If someone is holding an event on campus, can I protest it?
Yes. A part of free speech and expression is the right to engage in peaceful, nonviolent protest. The university expects all who engage in protest activity to do so peacefully and safely. Below are some reminders for how to protest safely:
- Avoid activity that infringes on the rights of others, such as blocking or preventing the movement or access of others.
- Follow the instructions of a police officer or university officials, such as staying behind barricades, dispersing from an area declared an unlawful assembly and not resisting arrest. It is against the law to disobey a lawful order by a police officer, and it is a violation of university policy to disobey a direction from a university official.
- Leave the area where others are engaging in illegal activities and acts of violence. Your presence may be interpreted as participating in a riot or illegal group action. Staying overnight in a campus building after hours is prohibited.
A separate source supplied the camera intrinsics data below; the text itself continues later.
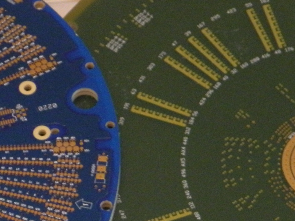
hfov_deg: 9.2
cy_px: 296
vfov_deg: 6.8
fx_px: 1841
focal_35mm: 216
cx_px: 100
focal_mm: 12.6
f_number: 4
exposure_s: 1/25
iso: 400
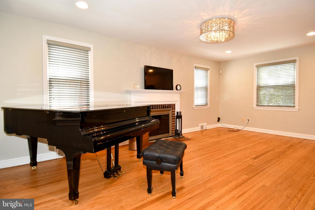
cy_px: 105
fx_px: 157
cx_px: 158
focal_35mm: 18
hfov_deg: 90.0
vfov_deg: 67.4
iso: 500
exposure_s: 1/60
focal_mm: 12
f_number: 4
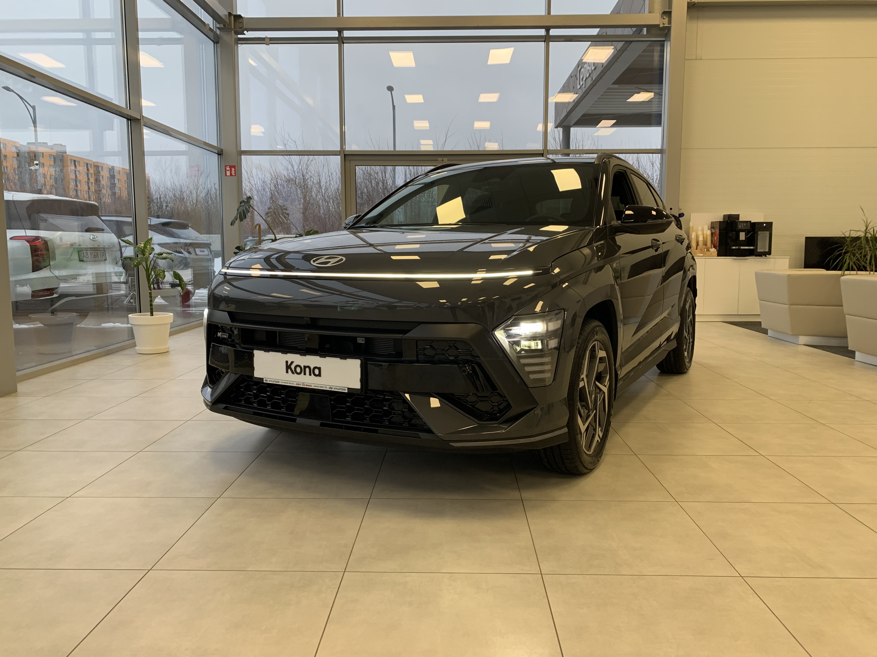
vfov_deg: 53.1
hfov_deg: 67.3
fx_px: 659
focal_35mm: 26
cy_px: 328
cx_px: 438
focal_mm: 4.25
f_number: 1.8
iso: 100
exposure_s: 1/121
- Refrain from inciting others to commit acts of violence such as pushing, kicking or spitting on others, destruction of property or other unlawful actions.
- Make informed decisions. If you choose to engage in civil disobedience and get arrested, know the potential consequences.
Can people who oppose a speaker’s message use their own freedom of speech to shout down that speaker’s message?
No. Freedom of speech does not give you permission to silence the speech of others by shouting, heckling or otherwise disrupting a speech to the point that the speaker cannot continue or that the audience can no longer listen. The free-speech rights of the speaker would be violated if the audience could silence anyone with whom they disagreed. If you were allowed to shout down speech you disagreed with, then open and free debate would be impossible. Intentionally disrupting a speaker may result in disciplinary sanctions or even criminal charges against the disruptive individual.